Git 1.7.9 offers more secure modification requests
Junio C Hamano has released version 1.7.9 of the Git source code management system. When requesting modifications via "Git pull", developers can now use "signed tags" to ensure that the code hasn't been modified after the pull request was submitted.
The technology is an indirect consequence of the break-in at kernel.org and a result of the kernel developers having checked some of their working methods for vulnerabilities after the incident. During their checks, they noticed that a potential attacker's changes to a Git repository can go unnoticed. Hamano explains how this could happen if the changes are made after a subsystem maintainer has submitted the repository and asked Linus Torvalds to integrate the changes it contains into the main development branch of Linux.

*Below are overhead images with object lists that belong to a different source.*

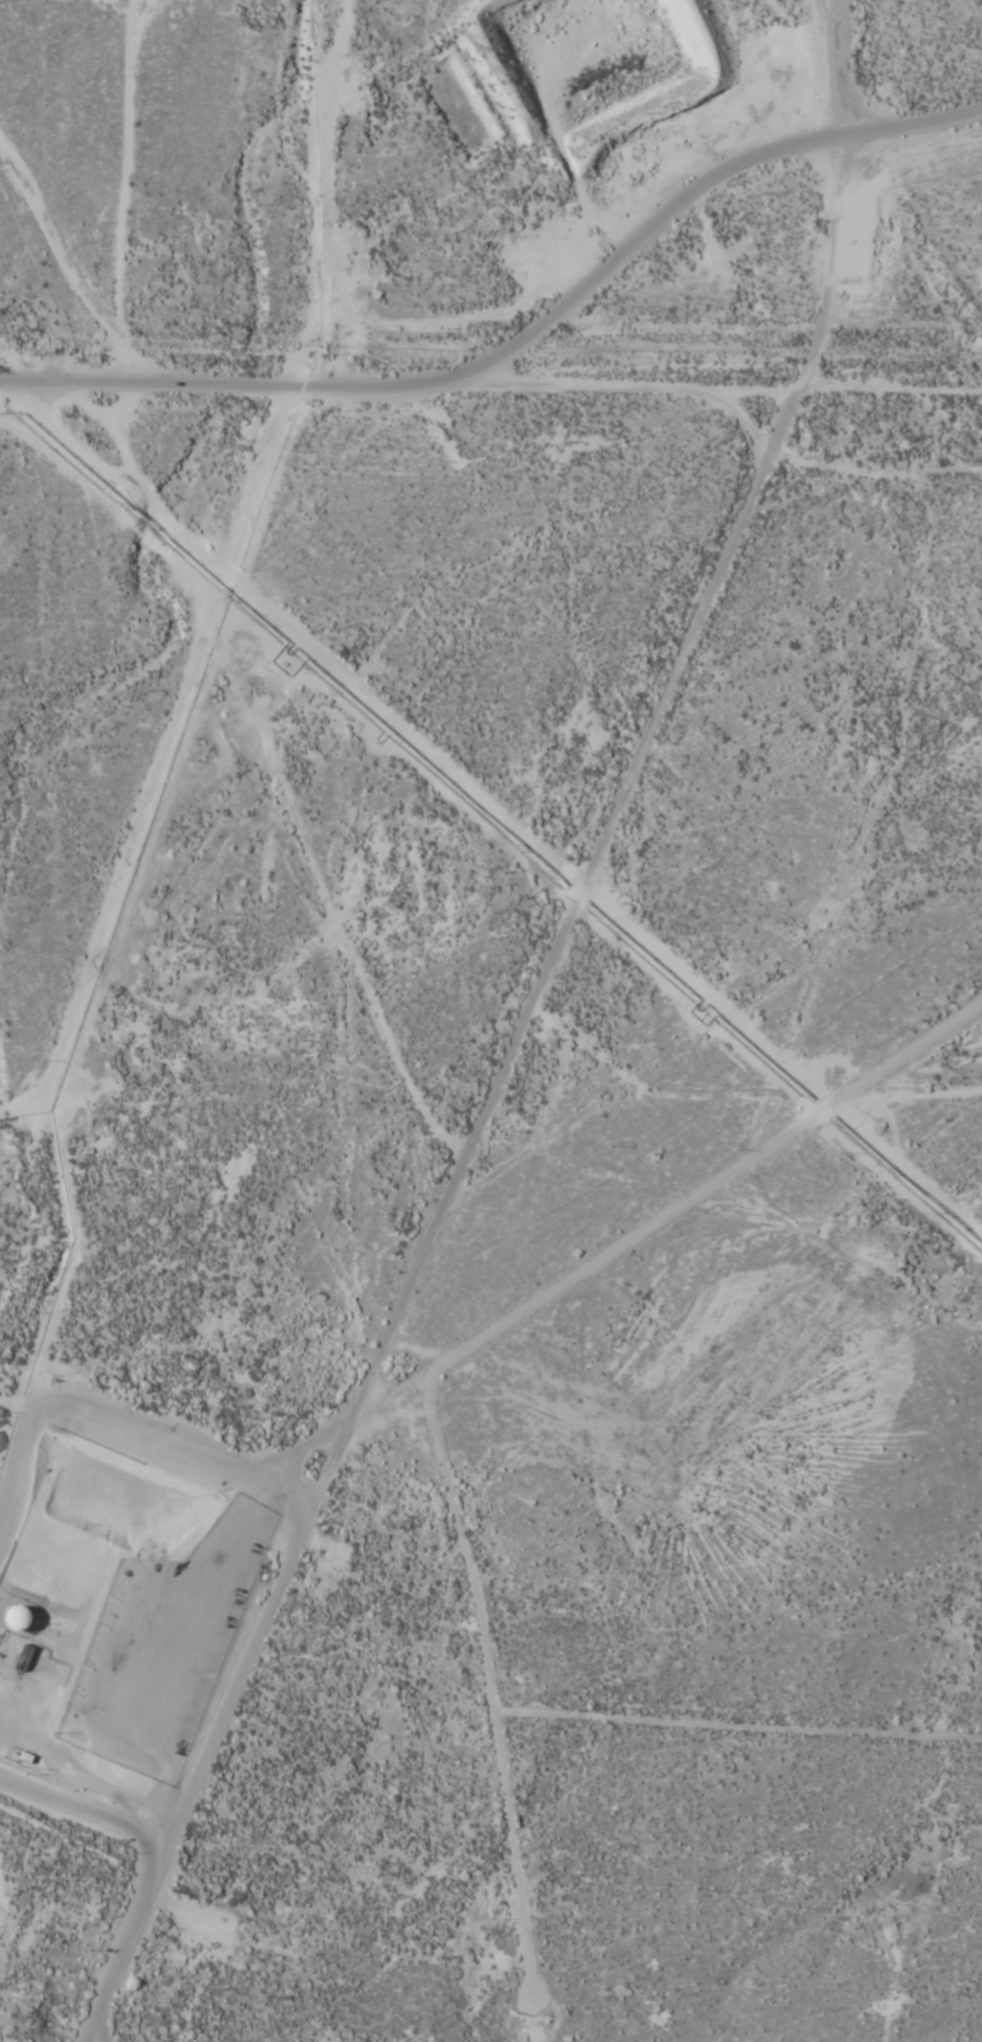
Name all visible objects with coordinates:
road: (97, 1)
road: (837, 194)
road: (72, 380)
road: (464, 380)
road: (630, 385)
road: (882, 586)
road: (612, 815)
road: (388, 1402)
building: (73, 1492)
building: (99, 1502)
building: (58, 1576)
building: (92, 1590)
building: (18, 1616)
road: (614, 1718)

Together with existing integrity checks, the new signatures remove this potential threat. Similarly to GPG/PGP-signed emails, they will allow Torvalds to ensure that he is merging the exact changes that were submitted in the Git pull request by the subsystem maintainers – who, in Git jargon, are also called "lieutenants".
Hamano explains several other new features of version 1.7.9 in the release email and in the announcement blog post. Changes include the increased use of the internationalisation framework and improvements to the system's large file support; the developers have also integrated a number of changes that had accumulated since early 2011. In another email, Hamano describes the potential changes that are lined up for Git 1.7.10.